それくらい僕の頭と身体の中を何もかも空っぽにする音だった。
「あと白井くんっているじゃない? あの格好いい男の子。言い寄ってきてさ〜今度は大丈夫だと思うんだよね。確認って言うか〜えーちゃん、聞いてる? もぉ、大事なことなんだよ?」
大事なのに、何故かのんちゃんはニタリと笑っている。
拾えた単語に心は騒つくけど、それが口に出せない。
僕は一つも言い出せない。
なぜなら僕の口の中には、穴の開いた黒いピンポン玉みたいなものがあるからだ。
一応抵抗はしたんだ。でも腕の縄と同じで、聞いたことのある話をされたんだ。
女の子は男の子に食べられる。
なるほど、その対策としては正しいと思ったんだ。
だから空気しか出せないんだ。
「ハ〜…、ハ〜…」
「んふ。なぁに、えーちゃん。はーはー言っちゃって〜ウケる」
のんちゃんは知らないかもしれないけど、唾液が溜まるばかりで、これじゃあお喋りなんて出来ないんだ。

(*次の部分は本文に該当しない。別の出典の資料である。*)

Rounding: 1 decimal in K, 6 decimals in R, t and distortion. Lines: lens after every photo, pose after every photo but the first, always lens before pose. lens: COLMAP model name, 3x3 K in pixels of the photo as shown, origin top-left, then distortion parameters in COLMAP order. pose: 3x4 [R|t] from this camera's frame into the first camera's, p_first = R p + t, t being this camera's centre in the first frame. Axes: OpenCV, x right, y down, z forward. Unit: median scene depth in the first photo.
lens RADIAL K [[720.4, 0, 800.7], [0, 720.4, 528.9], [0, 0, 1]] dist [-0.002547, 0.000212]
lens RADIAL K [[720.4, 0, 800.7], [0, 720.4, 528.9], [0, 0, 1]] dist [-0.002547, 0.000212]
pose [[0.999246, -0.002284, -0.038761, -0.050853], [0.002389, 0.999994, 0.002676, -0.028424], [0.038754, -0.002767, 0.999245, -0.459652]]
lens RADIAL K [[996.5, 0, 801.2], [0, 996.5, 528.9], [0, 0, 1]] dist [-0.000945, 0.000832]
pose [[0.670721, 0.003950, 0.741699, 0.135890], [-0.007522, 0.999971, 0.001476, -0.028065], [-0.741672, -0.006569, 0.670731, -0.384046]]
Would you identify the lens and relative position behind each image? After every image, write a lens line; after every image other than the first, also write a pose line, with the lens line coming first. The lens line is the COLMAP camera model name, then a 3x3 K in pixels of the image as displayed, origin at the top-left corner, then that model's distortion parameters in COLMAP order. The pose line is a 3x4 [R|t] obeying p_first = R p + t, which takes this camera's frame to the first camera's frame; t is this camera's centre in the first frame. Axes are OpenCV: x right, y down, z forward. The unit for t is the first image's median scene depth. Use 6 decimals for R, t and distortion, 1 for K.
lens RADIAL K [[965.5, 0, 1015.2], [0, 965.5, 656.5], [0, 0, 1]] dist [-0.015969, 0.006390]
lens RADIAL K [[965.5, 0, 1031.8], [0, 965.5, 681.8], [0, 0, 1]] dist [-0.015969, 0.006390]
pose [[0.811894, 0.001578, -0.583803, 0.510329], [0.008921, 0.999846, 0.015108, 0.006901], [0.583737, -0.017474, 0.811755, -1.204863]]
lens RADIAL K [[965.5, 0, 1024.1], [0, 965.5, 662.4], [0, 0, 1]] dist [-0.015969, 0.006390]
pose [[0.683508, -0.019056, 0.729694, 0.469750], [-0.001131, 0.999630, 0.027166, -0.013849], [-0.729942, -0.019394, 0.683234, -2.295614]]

いくら聞きだし上手なのんちゃんとはいえ、これだと返事も出来ないんだ。
でもまるで僕が答えなくてもいいみたいだ。
これがわかる、ってことだろうか。
いや、こういう行為の時は言葉なんかいらないのとか、目と目で通じ合うのが大事なのとか、そう彼女は言っていたし、頭が空っぽになるし、きっと考えすぎなのだろう。
「んー…? あ。乗ーってくれ…?」
「ハ〜、ハ〜〜」
「ふふっ。足ーりないぜ?」
「ハ〜〜、ハ〜」
「んふふふ。プーレイだぜ〜はぁ、はぁん。あんまり知らないけどロックな曲だねっ。あ、ロックと言えば…しょっとぉ」
そう言ってのんちゃんは膝を立てた。
確か杭打ち…と言っていたけど、なんとも物騒な言葉だと思う。
でもこれも何か僕の知らない言い伝えとかあるんだろうか。
男女の営みには似合わない言葉だし。
それに何より、ロックされてるのは僕で、おそらく杭も僕なんだ。石のように硬いし、動けないのも僕なんだ。
「えーちゃん…我慢してね?」
「フゴ…?」
何をだろうか。ロックオンってやつだろうか。本当に恋も愛も知らないことばか──あ、ああああああ!? 腰が! 爆裂しそう! 頭が! 視界が! 真っ白になる! のんちゃん退いて欲しい!! このままじゃ僕はまたお漏らししてしまう!
あ…駄目だ意識が…今日で何日目だろ…
付き合うってこんなに大変なんだな…僕、これから大丈夫かな…
いやまだだ!
僕だって格好くらいはつけたいんだ!
「あ、ああ、あ、その頑張って我慢してる顔好きぃ! それ超好きぃぃ!」
「フゴゴ?! フゴゴ、フゴゴ!!」
「そう! せー解っ! フィリコフィリコだよっ! ご褒美にっ! また、管理っ! して、あげる、からっ! んふっふ! でも、フィリコって、何っ、だろ、ねっ! フィリンコムかなっ! feelin' comesかなっ! なら合ってるよねっ! 溢れる熱い気持ちでわたしのお部屋におーいでっ!」
そして彼女は、自分もよくは知らないのに、知らない言葉で一頻り盛り上がってから口にした。
「あひゅ…またこんなに…おいひぃよぉ…」
それから、彼女は知ってる言葉で口にした。